== Task material

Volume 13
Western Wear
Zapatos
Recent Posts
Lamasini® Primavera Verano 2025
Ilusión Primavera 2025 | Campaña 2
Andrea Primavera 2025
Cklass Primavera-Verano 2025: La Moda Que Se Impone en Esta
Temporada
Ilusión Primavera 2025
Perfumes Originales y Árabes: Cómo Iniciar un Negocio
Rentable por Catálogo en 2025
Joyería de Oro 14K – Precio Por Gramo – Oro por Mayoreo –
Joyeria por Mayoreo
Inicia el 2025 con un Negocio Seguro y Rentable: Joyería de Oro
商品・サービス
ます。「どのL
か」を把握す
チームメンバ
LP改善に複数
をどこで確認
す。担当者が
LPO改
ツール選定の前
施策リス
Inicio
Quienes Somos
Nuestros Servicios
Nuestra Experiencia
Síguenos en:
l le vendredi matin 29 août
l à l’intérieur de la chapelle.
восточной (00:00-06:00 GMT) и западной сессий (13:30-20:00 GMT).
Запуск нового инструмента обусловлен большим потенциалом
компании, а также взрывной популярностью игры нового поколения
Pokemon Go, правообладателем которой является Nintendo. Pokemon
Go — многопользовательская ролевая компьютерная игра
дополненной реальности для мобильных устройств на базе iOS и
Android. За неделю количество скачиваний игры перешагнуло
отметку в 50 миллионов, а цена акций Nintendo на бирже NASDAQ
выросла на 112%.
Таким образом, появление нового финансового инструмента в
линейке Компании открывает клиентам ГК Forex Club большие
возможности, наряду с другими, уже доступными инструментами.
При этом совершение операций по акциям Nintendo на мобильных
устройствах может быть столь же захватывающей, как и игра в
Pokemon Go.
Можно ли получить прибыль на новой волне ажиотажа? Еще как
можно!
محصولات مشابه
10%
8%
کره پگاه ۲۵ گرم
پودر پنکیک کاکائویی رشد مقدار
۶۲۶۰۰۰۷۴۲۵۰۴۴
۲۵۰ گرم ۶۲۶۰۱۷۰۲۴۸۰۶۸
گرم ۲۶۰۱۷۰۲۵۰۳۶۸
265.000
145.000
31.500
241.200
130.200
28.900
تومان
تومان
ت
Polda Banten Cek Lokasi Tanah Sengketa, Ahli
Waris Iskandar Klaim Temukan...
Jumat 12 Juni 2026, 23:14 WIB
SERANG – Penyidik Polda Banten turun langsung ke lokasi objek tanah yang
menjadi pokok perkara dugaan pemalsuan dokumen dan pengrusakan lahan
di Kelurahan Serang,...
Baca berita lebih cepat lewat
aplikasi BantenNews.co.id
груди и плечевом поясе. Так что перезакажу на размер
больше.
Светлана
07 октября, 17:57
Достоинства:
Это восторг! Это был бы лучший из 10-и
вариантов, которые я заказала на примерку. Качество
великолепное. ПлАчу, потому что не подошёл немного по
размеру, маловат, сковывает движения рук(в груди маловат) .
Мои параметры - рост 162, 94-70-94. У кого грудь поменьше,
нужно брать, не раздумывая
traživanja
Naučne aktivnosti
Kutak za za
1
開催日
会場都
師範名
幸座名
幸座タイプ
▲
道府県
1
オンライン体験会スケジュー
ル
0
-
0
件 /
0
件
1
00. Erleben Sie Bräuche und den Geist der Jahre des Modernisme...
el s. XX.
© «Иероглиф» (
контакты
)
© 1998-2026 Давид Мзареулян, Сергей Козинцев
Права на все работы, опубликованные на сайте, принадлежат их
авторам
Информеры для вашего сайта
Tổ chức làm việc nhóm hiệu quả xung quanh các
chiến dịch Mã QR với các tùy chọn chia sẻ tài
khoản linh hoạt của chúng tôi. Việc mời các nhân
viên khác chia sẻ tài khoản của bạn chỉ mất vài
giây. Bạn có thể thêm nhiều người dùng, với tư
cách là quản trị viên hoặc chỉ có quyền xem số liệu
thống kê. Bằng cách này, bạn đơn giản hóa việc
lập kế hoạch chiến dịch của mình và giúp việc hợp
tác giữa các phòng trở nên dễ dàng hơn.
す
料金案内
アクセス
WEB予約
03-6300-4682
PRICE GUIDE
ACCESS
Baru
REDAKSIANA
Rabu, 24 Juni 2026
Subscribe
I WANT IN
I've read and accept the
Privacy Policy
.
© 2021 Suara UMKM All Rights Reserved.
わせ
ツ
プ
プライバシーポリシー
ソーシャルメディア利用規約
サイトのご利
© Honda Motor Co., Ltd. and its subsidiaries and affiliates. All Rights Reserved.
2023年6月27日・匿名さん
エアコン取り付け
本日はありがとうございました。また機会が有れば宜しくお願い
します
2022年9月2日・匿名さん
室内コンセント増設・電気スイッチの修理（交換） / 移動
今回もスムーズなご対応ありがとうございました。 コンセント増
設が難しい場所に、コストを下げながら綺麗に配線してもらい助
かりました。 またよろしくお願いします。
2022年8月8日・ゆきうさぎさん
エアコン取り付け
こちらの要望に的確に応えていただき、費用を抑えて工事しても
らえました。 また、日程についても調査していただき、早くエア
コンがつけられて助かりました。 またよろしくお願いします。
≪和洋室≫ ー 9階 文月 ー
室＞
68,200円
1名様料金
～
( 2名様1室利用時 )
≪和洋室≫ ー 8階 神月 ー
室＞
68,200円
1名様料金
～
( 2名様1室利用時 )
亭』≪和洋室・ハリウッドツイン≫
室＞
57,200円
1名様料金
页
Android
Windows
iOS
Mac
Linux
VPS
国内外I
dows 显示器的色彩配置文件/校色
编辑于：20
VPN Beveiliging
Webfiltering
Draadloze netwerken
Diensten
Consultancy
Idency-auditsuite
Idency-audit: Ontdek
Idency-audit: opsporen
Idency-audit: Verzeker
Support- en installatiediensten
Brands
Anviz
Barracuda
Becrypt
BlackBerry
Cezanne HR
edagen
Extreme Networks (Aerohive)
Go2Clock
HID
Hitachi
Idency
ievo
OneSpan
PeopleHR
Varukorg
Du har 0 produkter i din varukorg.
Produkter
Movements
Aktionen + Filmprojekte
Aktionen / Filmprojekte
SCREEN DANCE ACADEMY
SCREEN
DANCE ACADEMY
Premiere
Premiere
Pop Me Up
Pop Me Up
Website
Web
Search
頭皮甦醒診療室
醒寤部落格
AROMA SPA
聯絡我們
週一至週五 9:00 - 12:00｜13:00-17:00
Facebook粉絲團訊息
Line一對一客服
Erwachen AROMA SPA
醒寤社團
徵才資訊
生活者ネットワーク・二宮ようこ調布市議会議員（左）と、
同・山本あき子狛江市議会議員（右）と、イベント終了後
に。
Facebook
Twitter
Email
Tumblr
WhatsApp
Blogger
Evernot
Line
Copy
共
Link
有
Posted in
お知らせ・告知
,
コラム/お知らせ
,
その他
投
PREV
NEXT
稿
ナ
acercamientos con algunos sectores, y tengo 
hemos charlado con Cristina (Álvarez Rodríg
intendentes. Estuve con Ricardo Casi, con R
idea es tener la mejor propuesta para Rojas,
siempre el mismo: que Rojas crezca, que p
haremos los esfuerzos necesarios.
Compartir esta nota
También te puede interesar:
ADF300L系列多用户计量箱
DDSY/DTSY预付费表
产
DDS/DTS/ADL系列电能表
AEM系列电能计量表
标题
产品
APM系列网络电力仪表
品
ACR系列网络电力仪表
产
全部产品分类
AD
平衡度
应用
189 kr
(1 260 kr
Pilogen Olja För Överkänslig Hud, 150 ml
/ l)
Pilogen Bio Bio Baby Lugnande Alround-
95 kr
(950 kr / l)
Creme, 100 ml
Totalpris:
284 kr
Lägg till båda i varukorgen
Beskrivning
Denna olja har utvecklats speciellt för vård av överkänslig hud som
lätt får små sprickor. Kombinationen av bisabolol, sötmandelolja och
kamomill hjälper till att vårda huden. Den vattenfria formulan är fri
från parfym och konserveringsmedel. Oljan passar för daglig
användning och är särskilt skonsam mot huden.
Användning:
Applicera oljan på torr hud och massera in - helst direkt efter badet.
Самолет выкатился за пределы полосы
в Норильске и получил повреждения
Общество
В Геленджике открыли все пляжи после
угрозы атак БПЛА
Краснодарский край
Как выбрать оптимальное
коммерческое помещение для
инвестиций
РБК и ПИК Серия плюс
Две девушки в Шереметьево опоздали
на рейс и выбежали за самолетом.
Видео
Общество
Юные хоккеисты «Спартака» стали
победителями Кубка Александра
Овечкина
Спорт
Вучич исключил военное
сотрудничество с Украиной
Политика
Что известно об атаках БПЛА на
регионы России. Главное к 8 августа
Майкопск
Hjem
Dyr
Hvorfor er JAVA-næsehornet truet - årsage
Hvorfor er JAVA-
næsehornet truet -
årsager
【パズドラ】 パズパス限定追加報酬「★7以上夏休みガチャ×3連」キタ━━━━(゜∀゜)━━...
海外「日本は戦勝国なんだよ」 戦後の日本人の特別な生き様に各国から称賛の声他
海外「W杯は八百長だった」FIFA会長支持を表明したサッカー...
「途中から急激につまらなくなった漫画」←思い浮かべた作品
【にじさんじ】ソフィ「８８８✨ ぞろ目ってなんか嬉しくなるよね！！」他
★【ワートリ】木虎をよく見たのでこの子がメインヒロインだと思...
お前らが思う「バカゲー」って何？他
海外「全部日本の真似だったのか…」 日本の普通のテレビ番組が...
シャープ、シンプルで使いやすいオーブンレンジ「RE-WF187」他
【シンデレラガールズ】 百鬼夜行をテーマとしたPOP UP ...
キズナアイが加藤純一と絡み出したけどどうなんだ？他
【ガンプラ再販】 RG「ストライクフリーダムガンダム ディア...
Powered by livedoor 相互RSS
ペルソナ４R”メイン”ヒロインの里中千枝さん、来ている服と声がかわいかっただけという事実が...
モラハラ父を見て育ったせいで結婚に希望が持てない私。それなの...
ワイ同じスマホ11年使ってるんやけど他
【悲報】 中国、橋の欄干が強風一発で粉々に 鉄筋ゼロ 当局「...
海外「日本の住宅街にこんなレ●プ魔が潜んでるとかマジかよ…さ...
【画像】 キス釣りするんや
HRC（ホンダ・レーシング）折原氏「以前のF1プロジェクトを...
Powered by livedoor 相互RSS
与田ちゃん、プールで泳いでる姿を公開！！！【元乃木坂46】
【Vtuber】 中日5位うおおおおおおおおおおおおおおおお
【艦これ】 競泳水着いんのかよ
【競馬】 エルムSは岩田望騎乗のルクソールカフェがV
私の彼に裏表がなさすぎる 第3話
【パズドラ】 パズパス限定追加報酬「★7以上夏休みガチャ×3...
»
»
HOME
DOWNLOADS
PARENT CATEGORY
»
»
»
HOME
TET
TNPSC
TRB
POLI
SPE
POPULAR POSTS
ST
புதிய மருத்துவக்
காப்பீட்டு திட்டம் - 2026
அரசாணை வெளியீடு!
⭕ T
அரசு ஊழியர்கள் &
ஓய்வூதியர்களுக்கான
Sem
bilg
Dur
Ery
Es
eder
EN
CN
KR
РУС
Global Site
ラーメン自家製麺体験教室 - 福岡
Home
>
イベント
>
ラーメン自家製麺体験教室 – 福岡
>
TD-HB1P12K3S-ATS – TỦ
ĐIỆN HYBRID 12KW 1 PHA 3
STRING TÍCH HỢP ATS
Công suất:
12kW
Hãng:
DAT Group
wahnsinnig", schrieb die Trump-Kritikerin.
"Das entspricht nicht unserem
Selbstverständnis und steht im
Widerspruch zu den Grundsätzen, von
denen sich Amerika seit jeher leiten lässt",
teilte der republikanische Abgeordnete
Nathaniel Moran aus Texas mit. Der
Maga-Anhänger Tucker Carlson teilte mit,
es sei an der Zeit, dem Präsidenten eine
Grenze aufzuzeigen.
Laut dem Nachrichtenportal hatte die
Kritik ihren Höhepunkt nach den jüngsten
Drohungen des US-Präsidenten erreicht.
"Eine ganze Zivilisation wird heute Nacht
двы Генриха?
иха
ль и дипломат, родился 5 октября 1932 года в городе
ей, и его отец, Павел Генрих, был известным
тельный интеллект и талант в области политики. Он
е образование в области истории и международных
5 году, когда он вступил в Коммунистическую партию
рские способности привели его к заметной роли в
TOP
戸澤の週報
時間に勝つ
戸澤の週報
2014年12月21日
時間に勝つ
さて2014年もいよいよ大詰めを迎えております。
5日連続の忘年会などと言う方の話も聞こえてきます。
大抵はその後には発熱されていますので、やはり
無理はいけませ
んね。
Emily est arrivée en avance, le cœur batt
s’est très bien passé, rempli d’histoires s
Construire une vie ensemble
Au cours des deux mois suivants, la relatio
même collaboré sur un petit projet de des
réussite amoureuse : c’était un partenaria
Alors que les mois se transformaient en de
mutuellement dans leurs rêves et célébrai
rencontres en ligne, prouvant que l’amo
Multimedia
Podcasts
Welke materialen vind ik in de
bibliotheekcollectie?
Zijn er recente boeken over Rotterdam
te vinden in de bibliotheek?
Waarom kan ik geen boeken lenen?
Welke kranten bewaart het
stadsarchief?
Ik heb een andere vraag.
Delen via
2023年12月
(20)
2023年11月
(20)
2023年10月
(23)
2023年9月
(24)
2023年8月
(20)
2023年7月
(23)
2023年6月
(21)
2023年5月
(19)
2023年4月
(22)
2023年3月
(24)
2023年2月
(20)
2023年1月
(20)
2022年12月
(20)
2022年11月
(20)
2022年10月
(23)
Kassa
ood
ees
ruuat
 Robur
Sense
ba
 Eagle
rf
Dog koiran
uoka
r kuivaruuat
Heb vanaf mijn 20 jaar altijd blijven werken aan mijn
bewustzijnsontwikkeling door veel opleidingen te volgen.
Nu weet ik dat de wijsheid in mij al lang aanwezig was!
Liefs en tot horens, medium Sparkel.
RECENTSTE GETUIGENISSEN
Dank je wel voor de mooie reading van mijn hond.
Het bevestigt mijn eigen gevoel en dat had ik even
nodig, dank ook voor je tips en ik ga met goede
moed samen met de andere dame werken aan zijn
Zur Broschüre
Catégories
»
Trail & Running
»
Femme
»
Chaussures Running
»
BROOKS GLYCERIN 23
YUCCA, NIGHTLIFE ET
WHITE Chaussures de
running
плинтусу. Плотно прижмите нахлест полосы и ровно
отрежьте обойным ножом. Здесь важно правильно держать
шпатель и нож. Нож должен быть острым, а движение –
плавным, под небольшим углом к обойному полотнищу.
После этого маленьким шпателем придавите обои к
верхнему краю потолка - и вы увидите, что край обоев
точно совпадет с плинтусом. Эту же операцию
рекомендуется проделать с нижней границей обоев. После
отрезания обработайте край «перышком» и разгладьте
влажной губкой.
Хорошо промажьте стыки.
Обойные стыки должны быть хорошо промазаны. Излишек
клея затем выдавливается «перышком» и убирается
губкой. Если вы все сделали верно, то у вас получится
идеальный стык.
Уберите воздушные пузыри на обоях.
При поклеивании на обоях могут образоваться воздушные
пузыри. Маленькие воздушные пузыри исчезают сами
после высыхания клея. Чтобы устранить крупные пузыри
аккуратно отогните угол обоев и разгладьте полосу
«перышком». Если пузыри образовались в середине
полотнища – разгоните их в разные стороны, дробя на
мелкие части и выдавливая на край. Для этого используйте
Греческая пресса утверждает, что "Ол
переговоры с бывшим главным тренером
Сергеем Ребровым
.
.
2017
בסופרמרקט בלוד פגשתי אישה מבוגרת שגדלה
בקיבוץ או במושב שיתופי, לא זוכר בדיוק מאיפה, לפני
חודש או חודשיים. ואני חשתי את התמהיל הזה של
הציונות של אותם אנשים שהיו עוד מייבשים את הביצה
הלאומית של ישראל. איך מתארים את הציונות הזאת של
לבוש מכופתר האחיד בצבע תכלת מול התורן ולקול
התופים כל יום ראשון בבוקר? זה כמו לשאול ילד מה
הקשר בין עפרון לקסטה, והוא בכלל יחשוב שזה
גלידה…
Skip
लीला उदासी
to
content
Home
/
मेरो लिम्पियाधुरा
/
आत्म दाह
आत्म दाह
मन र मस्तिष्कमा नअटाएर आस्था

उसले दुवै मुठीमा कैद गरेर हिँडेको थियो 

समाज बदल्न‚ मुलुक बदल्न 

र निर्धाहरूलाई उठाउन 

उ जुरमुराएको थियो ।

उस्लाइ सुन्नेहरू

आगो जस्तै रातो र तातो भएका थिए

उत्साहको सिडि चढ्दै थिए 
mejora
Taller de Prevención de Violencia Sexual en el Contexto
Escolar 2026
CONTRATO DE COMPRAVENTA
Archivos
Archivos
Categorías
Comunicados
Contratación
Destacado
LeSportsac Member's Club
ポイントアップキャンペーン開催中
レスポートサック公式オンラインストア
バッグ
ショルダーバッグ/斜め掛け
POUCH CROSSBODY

====

- _Instructions to follow_
Please write out the lines of the items again, starting with the line that contains "उत्साहको सिडि चढ्दै थिए" and going on through the end of the items, swapping "Destacado" for "Destacados" and leaving everything else as it is.

- _Written solution_
उत्साहको सिडि चढ्दै थिए 
mejora
Taller de Prevención de Violencia Sexual en el Contexto
Escolar 2026
CONTRATO DE COMPRAVENTA
Archivos
Archivos
Categorías
Comunicados
Contratación
Destacados
LeSportsac Member's Club
ポイントアップキャンペーン開催中
レスポートサック公式オンラインストア
バッグ
ショルダーバッグ/斜め掛け
POUCH CROSSBODY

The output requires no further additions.